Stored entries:
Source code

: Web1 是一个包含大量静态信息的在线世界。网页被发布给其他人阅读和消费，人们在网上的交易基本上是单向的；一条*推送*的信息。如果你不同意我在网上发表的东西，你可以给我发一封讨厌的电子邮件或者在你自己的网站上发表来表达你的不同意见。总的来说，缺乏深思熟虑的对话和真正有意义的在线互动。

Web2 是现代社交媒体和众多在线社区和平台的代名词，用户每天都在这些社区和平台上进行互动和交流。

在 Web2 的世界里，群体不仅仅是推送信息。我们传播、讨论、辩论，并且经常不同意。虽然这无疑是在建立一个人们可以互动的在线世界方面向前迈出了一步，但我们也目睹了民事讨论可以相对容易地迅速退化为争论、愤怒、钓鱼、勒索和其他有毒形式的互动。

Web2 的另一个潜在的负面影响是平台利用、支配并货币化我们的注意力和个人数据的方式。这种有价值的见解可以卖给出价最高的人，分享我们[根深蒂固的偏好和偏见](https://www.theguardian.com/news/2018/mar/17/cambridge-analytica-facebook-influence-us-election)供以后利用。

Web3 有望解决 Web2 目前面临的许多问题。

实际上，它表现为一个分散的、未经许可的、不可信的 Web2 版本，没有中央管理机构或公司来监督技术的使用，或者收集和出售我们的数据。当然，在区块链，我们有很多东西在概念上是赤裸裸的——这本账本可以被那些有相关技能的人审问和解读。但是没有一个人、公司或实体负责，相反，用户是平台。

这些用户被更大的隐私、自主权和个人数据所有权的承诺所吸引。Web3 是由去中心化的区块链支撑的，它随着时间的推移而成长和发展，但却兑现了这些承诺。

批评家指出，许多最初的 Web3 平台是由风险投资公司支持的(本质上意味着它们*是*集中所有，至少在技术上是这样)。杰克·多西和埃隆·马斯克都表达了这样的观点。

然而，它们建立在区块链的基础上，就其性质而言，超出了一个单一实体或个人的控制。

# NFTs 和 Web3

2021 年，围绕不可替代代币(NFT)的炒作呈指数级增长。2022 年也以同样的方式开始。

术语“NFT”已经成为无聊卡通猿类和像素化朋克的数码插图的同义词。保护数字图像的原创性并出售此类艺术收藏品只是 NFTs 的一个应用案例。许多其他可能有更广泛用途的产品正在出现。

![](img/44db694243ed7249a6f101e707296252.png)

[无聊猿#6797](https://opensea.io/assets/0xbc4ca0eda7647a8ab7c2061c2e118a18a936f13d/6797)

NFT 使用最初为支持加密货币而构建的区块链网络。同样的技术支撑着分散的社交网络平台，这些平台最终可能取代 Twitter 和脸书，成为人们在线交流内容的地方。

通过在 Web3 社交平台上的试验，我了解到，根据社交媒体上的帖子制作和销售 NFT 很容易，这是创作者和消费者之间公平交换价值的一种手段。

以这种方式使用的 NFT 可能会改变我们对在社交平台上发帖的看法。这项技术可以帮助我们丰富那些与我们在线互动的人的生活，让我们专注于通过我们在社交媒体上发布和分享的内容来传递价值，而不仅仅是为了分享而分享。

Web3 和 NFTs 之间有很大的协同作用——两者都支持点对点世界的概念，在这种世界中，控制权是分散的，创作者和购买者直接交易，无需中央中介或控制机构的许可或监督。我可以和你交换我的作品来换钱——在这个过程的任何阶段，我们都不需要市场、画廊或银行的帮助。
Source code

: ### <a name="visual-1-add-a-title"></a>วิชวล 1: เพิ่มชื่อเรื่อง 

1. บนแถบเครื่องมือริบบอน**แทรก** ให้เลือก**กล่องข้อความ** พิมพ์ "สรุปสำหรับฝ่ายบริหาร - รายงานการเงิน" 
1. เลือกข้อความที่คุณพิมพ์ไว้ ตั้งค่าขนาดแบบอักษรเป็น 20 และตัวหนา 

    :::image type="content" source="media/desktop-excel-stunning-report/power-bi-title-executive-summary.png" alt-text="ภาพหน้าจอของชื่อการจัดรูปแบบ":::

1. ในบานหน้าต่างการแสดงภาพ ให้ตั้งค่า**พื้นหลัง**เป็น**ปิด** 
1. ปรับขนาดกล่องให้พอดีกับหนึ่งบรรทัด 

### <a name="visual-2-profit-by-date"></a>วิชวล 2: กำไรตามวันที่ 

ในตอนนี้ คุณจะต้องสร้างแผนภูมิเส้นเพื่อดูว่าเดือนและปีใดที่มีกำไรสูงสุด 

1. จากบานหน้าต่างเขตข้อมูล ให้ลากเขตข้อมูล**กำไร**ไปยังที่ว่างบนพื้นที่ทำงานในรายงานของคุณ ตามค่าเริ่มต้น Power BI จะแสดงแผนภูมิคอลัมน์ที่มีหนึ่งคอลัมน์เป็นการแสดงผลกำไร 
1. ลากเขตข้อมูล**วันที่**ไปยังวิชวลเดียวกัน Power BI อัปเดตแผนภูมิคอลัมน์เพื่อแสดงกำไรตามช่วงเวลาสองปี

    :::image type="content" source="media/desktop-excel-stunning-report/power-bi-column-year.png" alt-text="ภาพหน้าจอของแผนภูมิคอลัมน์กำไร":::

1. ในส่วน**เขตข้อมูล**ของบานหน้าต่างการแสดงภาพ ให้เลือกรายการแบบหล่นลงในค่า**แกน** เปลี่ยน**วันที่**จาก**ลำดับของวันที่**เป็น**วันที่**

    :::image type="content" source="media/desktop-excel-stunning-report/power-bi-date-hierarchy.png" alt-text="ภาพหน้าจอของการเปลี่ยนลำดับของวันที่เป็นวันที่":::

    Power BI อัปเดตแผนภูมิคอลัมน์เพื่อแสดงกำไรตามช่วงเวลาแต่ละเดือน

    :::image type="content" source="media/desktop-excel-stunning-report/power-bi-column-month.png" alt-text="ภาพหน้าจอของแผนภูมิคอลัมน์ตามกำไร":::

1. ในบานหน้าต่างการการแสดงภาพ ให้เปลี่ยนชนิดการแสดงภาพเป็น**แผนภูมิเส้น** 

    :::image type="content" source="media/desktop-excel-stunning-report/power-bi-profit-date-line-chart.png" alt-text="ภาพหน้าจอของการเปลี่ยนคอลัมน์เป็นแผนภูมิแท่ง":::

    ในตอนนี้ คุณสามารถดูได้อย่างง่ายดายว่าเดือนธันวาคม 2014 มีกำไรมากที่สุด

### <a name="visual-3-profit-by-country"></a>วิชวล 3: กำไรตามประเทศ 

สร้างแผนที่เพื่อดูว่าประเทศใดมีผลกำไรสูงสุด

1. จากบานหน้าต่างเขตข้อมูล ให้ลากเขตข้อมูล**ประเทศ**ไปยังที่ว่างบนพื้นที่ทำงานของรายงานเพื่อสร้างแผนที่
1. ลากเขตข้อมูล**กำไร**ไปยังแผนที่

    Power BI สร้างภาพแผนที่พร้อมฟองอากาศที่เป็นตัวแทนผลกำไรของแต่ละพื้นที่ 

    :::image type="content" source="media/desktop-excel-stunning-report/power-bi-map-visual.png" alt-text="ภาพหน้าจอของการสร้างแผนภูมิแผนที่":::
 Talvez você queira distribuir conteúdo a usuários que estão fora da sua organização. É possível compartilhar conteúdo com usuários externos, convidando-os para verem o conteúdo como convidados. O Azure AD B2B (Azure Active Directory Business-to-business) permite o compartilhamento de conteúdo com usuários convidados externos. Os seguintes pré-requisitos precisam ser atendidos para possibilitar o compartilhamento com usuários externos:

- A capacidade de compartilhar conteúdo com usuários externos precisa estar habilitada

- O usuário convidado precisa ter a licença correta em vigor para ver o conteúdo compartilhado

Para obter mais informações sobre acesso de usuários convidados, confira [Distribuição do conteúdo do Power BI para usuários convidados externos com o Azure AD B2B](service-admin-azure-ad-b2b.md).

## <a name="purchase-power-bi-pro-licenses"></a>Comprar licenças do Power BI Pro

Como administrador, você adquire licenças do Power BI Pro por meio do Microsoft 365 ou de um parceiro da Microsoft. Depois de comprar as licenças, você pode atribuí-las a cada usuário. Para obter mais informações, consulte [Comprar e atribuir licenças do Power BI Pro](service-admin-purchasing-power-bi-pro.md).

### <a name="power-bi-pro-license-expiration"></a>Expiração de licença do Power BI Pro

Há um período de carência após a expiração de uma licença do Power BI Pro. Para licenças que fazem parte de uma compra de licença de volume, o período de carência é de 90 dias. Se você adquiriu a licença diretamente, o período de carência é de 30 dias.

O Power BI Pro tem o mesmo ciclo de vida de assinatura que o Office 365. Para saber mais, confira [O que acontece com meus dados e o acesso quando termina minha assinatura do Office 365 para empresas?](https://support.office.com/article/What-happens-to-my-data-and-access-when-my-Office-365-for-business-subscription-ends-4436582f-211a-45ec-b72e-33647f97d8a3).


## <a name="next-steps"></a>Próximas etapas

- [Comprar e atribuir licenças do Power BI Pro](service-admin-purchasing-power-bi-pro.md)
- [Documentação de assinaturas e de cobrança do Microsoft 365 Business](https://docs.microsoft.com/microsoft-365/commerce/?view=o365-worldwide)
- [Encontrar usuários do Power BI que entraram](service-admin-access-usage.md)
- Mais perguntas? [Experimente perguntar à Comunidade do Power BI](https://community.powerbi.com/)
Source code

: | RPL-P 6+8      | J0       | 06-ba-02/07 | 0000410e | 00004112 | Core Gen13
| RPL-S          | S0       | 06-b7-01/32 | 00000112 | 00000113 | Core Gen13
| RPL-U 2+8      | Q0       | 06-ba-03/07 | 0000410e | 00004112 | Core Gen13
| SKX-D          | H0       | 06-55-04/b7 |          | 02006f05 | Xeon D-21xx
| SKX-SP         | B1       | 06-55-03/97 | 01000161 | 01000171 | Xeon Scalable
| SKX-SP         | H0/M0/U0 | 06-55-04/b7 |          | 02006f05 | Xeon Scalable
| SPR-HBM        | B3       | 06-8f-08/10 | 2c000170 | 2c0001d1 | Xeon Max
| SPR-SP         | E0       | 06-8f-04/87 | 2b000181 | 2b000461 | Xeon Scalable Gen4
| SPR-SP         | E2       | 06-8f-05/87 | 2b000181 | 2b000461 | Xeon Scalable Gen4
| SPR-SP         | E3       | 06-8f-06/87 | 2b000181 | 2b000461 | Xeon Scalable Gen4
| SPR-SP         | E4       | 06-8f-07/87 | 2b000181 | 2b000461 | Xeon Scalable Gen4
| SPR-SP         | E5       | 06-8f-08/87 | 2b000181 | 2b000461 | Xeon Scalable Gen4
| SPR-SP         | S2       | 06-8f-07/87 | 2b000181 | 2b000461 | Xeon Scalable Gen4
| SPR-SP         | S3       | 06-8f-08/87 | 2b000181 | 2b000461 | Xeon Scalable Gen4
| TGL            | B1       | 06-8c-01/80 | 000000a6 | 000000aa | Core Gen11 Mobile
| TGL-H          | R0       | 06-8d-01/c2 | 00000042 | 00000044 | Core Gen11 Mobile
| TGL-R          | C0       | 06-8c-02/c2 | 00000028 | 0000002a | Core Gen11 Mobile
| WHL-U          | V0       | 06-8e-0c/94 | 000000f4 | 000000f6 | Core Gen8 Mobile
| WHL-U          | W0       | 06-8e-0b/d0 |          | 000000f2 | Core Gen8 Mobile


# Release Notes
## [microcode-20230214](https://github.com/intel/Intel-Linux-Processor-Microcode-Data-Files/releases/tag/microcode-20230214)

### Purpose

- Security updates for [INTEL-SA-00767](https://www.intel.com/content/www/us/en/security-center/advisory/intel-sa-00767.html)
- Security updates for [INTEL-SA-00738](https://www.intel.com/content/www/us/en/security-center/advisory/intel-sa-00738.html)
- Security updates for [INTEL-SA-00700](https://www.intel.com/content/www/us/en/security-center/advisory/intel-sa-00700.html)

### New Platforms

* Exercise aim
Locate the lines above that contain "Scalable" and copy them.

* Output for this task
| SKX-SP         | B1       | 06-55-03/97 | 01000161 | 01000171 | Xeon Scalable
| SKX-SP         | H0/M0/U0 | 06-55-04/b7 |          | 02006f05 | Xeon Scalable
| SPR-SP         | E0       | 06-8f-04/87 | 2b000181 | 2b000461 | Xeon Scalable Gen4
| SPR-SP         | E2       | 06-8f-05/87 | 2b000181 | 2b000461 | Xeon Scalable Gen4
| SPR-SP         | E3       | 06-8f-06/87 | 2b000181 | 2b000461 | Xeon Scalable Gen4
| SPR-SP         | E4       | 06-8f-07/87 | 2b000181 | 2b000461 | Xeon Scalable Gen4
| SPR-SP         | E5       | 06-8f-08/87 | 2b000181 | 2b000461 | Xeon Scalable Gen4
| SPR-SP         | S2       | 06-8f-07/87 | 2b000181 | 2b000461 | Xeon Scalable Gen4
| SPR-SP         | S3       | 06-8f-08/87 | 2b000181 | 2b000461 | Xeon Scalable Gen4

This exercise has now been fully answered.